La justice irakienne a condamné dimanche à mort par contumace le vice-président sunnite Tarek al-Hachémi, un des plus véhéments critiques du premier ministre chiite Nouri al-Maliki, pour avoir commandité le meurtre d'une avocate et d'un général.

Ahmed Qahtan, secrétaire particulier et gendre de M. Hachémi, a également été condamné à la mort par pendaison par le tribunal pénal de Bagdad.

Les deux hommes, réfugiés en Turquie, étaient poursuivis pour avoir fomenté l'assassinat de quelque 150 responsables irakiens, dont celui de six juges et du directeur général du ministère de la Sécurité nationale, des accusations que M. Hachémi conteste.

Tarek al-Hachémi se trouvait dimanche à Ankara, où il a rencontré le chef de la diplomatie turque Ahmet Davutoglu, selon un diplomate de haut rang.

Selon le diplomate, cette rencontre était prévue d'avance, mais elle a coïncidé avec la condamnation à la peine capitale de M. Hachémi.
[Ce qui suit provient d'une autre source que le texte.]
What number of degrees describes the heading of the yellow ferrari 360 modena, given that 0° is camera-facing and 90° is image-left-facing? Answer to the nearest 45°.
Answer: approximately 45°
Il doit aussi être reçu par le premier ministre turc Recep Tayyip Erdogan, qui l'a plusieurs fois assuré de son soutien personnel.

Dimanche, le tribunal a estimé que la responsabilité de MM. Hachémi et Qahtan dans les meurtres d'une avocate et du général Talib Belassim a été établie par des «preuves soumises à la cour» qui permettent de les condamner à la mort par pendaison.
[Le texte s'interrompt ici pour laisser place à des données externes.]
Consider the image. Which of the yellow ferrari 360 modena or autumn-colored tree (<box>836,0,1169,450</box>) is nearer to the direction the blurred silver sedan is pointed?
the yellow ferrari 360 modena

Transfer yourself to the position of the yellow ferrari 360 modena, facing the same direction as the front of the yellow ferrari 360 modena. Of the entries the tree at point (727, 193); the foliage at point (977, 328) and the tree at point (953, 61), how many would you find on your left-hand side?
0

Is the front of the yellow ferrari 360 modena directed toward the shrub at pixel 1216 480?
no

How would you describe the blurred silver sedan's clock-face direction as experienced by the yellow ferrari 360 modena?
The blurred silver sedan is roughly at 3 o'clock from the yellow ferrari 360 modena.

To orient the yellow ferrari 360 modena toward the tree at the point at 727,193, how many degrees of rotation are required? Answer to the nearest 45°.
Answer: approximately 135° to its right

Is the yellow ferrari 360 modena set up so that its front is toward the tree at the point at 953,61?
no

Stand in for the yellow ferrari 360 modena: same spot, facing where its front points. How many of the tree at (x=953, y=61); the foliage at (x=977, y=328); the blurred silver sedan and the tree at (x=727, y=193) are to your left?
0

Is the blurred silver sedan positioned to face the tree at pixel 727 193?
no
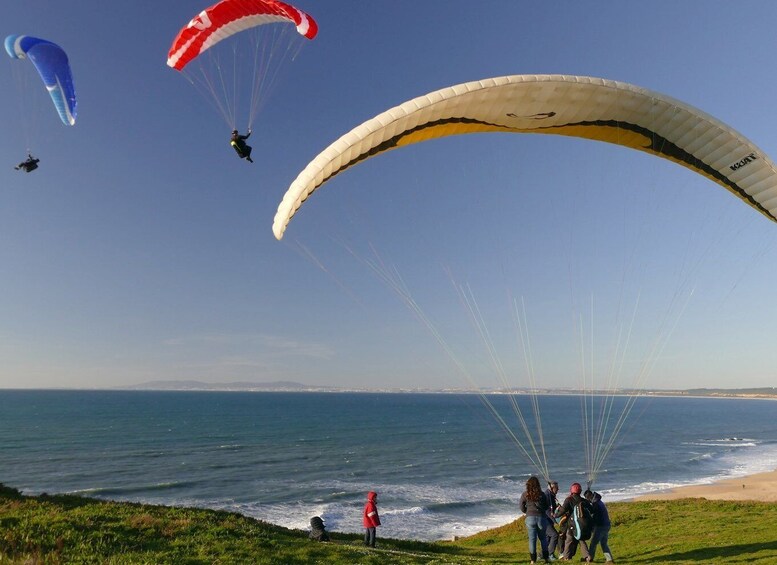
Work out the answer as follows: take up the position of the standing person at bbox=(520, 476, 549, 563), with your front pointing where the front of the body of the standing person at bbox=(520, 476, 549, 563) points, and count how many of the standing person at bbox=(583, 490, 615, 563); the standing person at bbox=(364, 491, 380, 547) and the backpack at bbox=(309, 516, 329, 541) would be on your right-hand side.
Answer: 1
Les trois juges ont suivi le réquisitoire de l'avocat général qui leur demandait de retenir ces deux chefs d'accusation, mais d'en abandonner un troisième portant sur le meurtre d'un haut responsable des forces de sécurité.

Dans leur plaidoirie, les avocats de la défense ont qualifié le procès de M. Hachémi d'injuste et accusé la cour de céder à des pressions politiques. Mais, les coupant dans leur élan, l'un des juges leur a lancé: «vous attaquez l'autorité judiciaire. Si vous continuez, vous devrez répondre de vos paroles».

Les trois juges n'ont eu besoin que d'une demi-heure de délibération pour parvenir à leur verdict.

Selon la législation irakienne, M. Hachémi et son gendre ont 30 jours pour faire appel de la sentence.



Un procès empreint de fortes tensions politiques

Le procès de Tarek al-Hachémi s'était ouvert en son absence le 15 mai dernier à Bagdad. Et au fil des audiences, l'accusé, depuis son refuge en Turquie, n'a eu de cesse de contester les accusations portées contre lui et d'incriminer son ennemi politique, le premier ministre Nouri al-Maliki, sur l'antenne des chaînes de télévision internationales.

Né en 1942, M. Hachémi avait accédé à la vice-présidence de l'Irak en avril 2006. Chef de file du Parti islamique d'Irak, auquel d'aucuns prêtaient des liens avec les insurgés sunnites, il avait ensuite fondé le Parti du renouveau (Tajdid, en arabe), membre du bloc laïque Iraqiya, dominé par les sunnites.

Victorieux en nombre de sièges remportés à l'issue des élections de 2010, Iraqiya avait été éclipsé par M. Maliki, qui avait été reconduit dans ses fonctions.

Réélu à la vice-présidence en 2010, Tarek al-Hachémi avait été accusé en décembre dernier, juste après le départ des troupes américaines d'Irak, de diriger des escadrons de la mort.

M. Hachémi et ses partisans dénonçaient depuis des mois une procédure à des fins purement politiques, s'inscrivant dans le conflit qui opposait depuis décembre Iraqiya, à M. Maliki, un chiite qu'ils accusent d'autoritarisme.

D'abord réfugié dans la province autonome du Kurdistan irakien, dont les autorités avaient refusé de le livrer à Bagdad, M. Hachémi était parti pour la Turquie en avril. Là aussi, les autorités refusent de l'extrader, malgré la demande d'arrestation internationale diffusée par Interpol pour avoir «financé des attaques terroristes» dans son pays.